Data entries:
-.-.-
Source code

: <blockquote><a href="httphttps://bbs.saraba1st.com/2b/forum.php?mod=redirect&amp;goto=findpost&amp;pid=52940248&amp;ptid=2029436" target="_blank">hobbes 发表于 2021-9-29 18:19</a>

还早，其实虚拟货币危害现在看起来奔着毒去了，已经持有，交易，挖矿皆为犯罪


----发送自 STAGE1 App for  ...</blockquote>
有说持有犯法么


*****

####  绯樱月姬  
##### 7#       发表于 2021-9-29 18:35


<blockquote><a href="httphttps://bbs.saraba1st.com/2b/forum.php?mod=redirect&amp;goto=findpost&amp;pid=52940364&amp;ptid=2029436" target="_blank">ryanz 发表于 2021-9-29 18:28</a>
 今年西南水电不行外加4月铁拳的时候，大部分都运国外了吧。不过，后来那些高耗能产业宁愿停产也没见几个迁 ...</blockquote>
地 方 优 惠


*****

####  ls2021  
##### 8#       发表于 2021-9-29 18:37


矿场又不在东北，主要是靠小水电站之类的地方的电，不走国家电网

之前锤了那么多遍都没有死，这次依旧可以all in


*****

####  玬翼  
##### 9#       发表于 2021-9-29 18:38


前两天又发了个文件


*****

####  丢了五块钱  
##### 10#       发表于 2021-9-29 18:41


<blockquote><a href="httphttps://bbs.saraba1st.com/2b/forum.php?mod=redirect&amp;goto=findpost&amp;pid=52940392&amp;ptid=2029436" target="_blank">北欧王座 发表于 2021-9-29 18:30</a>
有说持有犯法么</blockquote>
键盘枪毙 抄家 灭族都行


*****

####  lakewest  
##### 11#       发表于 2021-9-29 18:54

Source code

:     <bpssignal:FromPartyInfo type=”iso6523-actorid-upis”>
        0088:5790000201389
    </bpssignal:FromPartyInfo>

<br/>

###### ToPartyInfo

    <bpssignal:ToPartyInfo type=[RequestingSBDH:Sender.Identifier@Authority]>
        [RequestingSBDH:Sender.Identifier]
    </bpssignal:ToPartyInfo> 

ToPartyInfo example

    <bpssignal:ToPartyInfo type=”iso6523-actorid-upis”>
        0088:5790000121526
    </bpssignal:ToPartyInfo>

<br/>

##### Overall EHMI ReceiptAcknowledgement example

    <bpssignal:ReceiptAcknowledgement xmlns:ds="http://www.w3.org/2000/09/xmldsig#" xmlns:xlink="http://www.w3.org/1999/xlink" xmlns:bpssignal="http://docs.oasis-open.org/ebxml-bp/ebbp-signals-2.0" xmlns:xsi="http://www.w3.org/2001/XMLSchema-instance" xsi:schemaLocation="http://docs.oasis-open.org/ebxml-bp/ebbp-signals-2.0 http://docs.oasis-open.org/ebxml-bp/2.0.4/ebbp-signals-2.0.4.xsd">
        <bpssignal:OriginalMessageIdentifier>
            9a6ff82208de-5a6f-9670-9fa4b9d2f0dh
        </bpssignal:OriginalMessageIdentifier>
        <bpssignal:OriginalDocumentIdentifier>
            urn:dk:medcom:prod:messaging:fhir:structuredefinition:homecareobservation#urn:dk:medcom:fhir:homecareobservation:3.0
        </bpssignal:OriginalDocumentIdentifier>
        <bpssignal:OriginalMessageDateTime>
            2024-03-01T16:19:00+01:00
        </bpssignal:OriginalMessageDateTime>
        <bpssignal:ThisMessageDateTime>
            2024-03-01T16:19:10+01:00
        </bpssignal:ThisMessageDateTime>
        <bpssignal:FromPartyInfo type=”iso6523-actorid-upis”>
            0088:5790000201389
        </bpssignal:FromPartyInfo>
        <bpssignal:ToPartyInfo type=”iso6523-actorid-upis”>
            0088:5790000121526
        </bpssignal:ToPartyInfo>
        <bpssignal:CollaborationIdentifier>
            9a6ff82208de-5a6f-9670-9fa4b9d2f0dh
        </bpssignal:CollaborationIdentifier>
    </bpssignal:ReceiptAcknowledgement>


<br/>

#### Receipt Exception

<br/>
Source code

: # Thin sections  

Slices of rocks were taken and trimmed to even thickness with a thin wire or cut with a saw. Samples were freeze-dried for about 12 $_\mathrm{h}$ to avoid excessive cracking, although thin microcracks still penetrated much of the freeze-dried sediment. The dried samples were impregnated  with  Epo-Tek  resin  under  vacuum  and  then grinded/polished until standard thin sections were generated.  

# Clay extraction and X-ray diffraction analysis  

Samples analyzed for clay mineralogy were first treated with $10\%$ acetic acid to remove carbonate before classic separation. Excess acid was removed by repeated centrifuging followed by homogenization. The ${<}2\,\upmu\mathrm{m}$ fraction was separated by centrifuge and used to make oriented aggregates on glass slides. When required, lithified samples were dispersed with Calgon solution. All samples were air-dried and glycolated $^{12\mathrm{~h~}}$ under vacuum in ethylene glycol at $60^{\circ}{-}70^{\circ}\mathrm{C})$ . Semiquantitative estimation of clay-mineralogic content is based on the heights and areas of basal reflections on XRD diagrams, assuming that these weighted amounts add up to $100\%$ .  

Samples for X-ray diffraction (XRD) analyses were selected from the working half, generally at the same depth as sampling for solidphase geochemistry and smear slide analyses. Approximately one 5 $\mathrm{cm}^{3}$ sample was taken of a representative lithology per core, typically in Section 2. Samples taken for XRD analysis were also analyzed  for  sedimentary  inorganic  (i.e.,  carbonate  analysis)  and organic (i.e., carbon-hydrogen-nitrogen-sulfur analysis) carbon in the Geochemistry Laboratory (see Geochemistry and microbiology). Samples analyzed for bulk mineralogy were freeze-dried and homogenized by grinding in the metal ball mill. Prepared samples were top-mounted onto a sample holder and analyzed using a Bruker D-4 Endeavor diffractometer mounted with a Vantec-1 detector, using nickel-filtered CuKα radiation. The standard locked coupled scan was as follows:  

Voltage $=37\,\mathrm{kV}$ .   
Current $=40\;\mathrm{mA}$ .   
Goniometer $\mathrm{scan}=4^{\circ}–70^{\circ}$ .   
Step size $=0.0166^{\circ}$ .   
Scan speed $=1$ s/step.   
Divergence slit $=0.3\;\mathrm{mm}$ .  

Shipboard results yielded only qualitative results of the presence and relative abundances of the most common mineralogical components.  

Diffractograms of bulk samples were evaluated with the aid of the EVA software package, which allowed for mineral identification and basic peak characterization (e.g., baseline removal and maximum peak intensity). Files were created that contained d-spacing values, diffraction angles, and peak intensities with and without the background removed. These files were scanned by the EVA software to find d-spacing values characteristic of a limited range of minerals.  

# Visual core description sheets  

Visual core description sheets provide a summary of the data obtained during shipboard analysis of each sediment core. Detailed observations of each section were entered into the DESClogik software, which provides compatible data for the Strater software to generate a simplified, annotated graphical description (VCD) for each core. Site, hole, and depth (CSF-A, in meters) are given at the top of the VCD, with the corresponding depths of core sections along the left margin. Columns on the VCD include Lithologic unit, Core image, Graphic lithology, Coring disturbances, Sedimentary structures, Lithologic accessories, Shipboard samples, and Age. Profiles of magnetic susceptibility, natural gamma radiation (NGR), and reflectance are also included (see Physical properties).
-.-.-
Requirement – Reproduce every line of the records above word for word, with each line kept unchanged.

Answer section –
Source code

: <blockquote><a href="httphttps://bbs.saraba1st.com/2b/forum.php?mod=redirect&amp;goto=findpost&amp;pid=52940248&amp;ptid=2029436" target="_blank">hobbes 发表于 2021-9-29 18:19</a>

还早，其实虚拟货币危害现在看起来奔着毒去了，已经持有，交易，挖矿皆为犯罪


----发送自 STAGE1 App for  ...</blockquote>
有说持有犯法么


*****

####  绯樱月姬  
##### 7#       发表于 2021-9-29 18:35


<blockquote><a href="httphttps://bbs.saraba1st.com/2b/forum.php?mod=redirect&amp;goto=findpost&amp;pid=52940364&amp;ptid=2029436" target="_blank">ryanz 发表于 2021-9-29 18:28</a>
 今年西南水电不行外加4月铁拳的时候，大部分都运国外了吧。不过，后来那些高耗能产业宁愿停产也没见几个迁 ...</blockquote>
地 方 优 惠


*****

####  ls2021  
##### 8#       发表于 2021-9-29 18:37


矿场又不在东北，主要是靠小水电站之类的地方的电，不走国家电网

之前锤了那么多遍都没有死，这次依旧可以all in


*****

####  玬翼  
##### 9#       发表于 2021-9-29 18:38


前两天又发了个文件


*****

####  丢了五块钱  
##### 10#       发表于 2021-9-29 18:41


<blockquote><a href="httphttps://bbs.saraba1st.com/2b/forum.php?mod=redirect&amp;goto=findpost&amp;pid=52940392&amp;ptid=2029436" target="_blank">北欧王座 发表于 2021-9-29 18:30</a>
有说持有犯法么</blockquote>
键盘枪毙 抄家 灭族都行


*****

####  lakewest  
##### 11#       发表于 2021-9-29 18:54

Source code

:     <bpssignal:FromPartyInfo type=”iso6523-actorid-upis”>
        0088:5790000201389
    </bpssignal:FromPartyInfo>

<br/>

###### ToPartyInfo

    <bpssignal:ToPartyInfo type=[RequestingSBDH:Sender.Identifier@Authority]>
        [RequestingSBDH:Sender.Identifier]
    </bpssignal:ToPartyInfo> 

ToPartyInfo example

    <bpssignal:ToPartyInfo type=”iso6523-actorid-upis”>
        0088:5790000121526
    </bpssignal:ToPartyInfo>

<br/>

##### Overall EHMI ReceiptAcknowledgement example

    <bpssignal:ReceiptAcknowledgement xmlns:ds="http://www.w3.org/2000/09/xmldsig#" xmlns:xlink="http://www.w3.org/1999/xlink" xmlns:bpssignal="http://docs.oasis-open.org/ebxml-bp/ebbp-signals-2.0" xmlns:xsi="http://www.w3.org/2001/XMLSchema-instance" xsi:schemaLocation="http://docs.oasis-open.org/ebxml-bp/ebbp-signals-2.0 http://docs.oasis-open.org/ebxml-bp/2.0.4/ebbp-signals-2.0.4.xsd">
        <bpssignal:OriginalMessageIdentifier>
            9a6ff82208de-5a6f-9670-9fa4b9d2f0dh
        </bpssignal:OriginalMessageIdentifier>
        <bpssignal:OriginalDocumentIdentifier>
            urn:dk:medcom:prod:messaging:fhir:structuredefinition:homecareobservation#urn:dk:medcom:fhir:homecareobservation:3.0
        </bpssignal:OriginalDocumentIdentifier>
        <bpssignal:OriginalMessageDateTime>
            2024-03-01T16:19:00+01:00
        </bpssignal:OriginalMessageDateTime>
        <bpssignal:ThisMessageDateTime>
            2024-03-01T16:19:10+01:00
        </bpssignal:ThisMessageDateTime>
        <bpssignal:FromPartyInfo type=”iso6523-actorid-upis”>
            0088:5790000201389
        </bpssignal:FromPartyInfo>
        <bpssignal:ToPartyInfo type=”iso6523-actorid-upis”>
            0088:5790000121526
        </bpssignal:ToPartyInfo>
        <bpssignal:CollaborationIdentifier>
            9a6ff82208de-5a6f-9670-9fa4b9d2f0dh
        </bpssignal:CollaborationIdentifier>
    </bpssignal:ReceiptAcknowledgement>


<br/>

#### Receipt Exception

<br/>
Source code

: # Thin sections  

Slices of rocks were taken and trimmed to even thickness with a thin wire or cut with a saw. Samples were freeze-dried for about 12 $_\mathrm{h}$ to avoid excessive cracking, although thin microcracks still penetrated much of the freeze-dried sediment. The dried samples were impregnated  with  Epo-Tek  resin  under  vacuum  and  then grinded/polished until standard thin sections were generated.  

# Clay extraction and X-ray diffraction analysis  

Samples analyzed for clay mineralogy were first treated with $10\%$ acetic acid to remove carbonate before classic separation. Excess acid was removed by repeated centrifuging followed by homogenization. The ${<}2\,\upmu\mathrm{m}$ fraction was separated by centrifuge and used to make oriented aggregates on glass slides. When required, lithified samples were dispersed with Calgon solution. All samples were air-dried and glycolated $^{12\mathrm{~h~}}$ under vacuum in ethylene glycol at $60^{\circ}{-}70^{\circ}\mathrm{C})$ . Semiquantitative estimation of clay-mineralogic content is based on the heights and areas of basal reflections on XRD diagrams, assuming that these weighted amounts add up to $100\%$ .  

Samples for X-ray diffraction (XRD) analyses were selected from the working half, generally at the same depth as sampling for solidphase geochemistry and smear slide analyses. Approximately one 5 $\mathrm{cm}^{3}$ sample was taken of a representative lithology per core, typically in Section 2. Samples taken for XRD analysis were also analyzed  for  sedimentary  inorganic  (i.e.,  carbonate  analysis)  and organic (i.e., carbon-hydrogen-nitrogen-sulfur analysis) carbon in the Geochemistry Laboratory (see Geochemistry and microbiology). Samples analyzed for bulk mineralogy were freeze-dried and homogenized by grinding in the metal ball mill. Prepared samples were top-mounted onto a sample holder and analyzed using a Bruker D-4 Endeavor diffractometer mounted with a Vantec-1 detector, using nickel-filtered CuKα radiation. The standard locked coupled scan was as follows:  

Voltage $=37\,\mathrm{kV}$ .   
Current $=40\;\mathrm{mA}$ .   
Goniometer $\mathrm{scan}=4^{\circ}–70^{\circ}$ .   
Step size $=0.0166^{\circ}$ .   
Scan speed $=1$ s/step.   
Divergence slit $=0.3\;\mathrm{mm}$ .  

Shipboard results yielded only qualitative results of the presence and relative abundances of the most common mineralogical components.  

Diffractograms of bulk samples were evaluated with the aid of the EVA software package, which allowed for mineral identification and basic peak characterization (e.g., baseline removal and maximum peak intensity). Files were created that contained d-spacing values, diffraction angles, and peak intensities with and without the background removed. These files were scanned by the EVA software to find d-spacing values characteristic of a limited range of minerals.  

# Visual core description sheets  

Visual core description sheets provide a summary of the data obtained during shipboard analysis of each sediment core. Detailed observations of each section were entered into the DESClogik software, which provides compatible data for the Strater software to generate a simplified, annotated graphical description (VCD) for each core. Site, hole, and depth (CSF-A, in meters) are given at the top of the VCD, with the corresponding depths of core sections along the left margin. Columns on the VCD include Lithologic unit, Core image, Graphic lithology, Coring disturbances, Sedimentary structures, Lithologic accessories, Shipboard samples, and Age. Profiles of magnetic susceptibility, natural gamma radiation (NGR), and reflectance are also included (see Physical properties).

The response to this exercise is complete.